Bizim millete bir şeyler oldu…
Dikkat ederseniz günlük yaşıyoruz artık. Ülkenin geleceği tehlikedeymiş, yanlış kararlarla başımız dertten kurtulmuyor, iç ve dış politikada iyice zorlanıyormuşuz, ekonomi kötüye gidiyormuş, işsizlik artıp duruyormuş…
Toplumun yarısının umurunda bile değil bu olumsuz gelişmeler. Harp halindeyiz, asker-polis şehitler vermeye devam ediyoruz. Terör tırmanıyor, dolar ve euro aldı başını gidiyor. Benzin ve mazota üst üste zam geliyor. Hayat müthiş pahalanıyor. Birşeyler yapmak lazım. Ülkenin üzerindeki kara bulutları elbirliğiyle dağıtmamız gerekiyor.

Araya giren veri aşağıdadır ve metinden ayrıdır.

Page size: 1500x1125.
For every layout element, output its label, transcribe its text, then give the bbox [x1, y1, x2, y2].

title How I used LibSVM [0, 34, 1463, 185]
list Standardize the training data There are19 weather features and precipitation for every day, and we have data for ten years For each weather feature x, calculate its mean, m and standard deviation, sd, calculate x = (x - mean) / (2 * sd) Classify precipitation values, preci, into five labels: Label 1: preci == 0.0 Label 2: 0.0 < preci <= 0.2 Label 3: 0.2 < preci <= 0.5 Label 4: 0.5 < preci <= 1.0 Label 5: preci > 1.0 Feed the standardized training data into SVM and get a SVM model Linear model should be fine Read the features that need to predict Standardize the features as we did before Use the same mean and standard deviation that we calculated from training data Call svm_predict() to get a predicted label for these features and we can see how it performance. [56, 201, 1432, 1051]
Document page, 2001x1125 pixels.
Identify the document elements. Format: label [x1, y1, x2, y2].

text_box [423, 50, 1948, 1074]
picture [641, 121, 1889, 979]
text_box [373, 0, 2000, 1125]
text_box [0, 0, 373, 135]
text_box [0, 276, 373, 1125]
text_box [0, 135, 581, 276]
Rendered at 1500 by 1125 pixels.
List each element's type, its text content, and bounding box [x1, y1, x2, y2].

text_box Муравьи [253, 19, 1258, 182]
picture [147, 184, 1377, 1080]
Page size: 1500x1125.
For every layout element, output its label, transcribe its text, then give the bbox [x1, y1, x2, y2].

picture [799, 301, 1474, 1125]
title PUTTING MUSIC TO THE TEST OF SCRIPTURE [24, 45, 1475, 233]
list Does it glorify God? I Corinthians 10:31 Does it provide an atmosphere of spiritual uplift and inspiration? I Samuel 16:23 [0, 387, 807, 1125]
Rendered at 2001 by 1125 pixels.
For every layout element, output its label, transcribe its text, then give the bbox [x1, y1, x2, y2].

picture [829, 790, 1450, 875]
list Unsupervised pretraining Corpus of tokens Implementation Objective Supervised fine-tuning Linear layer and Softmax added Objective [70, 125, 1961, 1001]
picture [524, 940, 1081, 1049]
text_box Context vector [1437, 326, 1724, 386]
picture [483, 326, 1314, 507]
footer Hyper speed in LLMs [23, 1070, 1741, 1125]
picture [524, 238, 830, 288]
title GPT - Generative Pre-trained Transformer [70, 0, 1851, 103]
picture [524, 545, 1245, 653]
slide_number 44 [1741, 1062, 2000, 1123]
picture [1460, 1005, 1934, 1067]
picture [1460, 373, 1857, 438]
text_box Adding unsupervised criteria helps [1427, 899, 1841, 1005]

Ama ne mümkün..? Biz millet olarak ülkenin üzerine çöreklenen tehlikeleri bertaraf edeceğimize, farklı düşünen insanları daha da geriyor, huzursuz ediyor ve Türkiye’nin önceliğinde yer almaması gereken konularla meşgul ediyoruz. Bir başkanlık inadı, bir Anayasa değişikliği ısrarı hepimize pahalıya mal oluyor.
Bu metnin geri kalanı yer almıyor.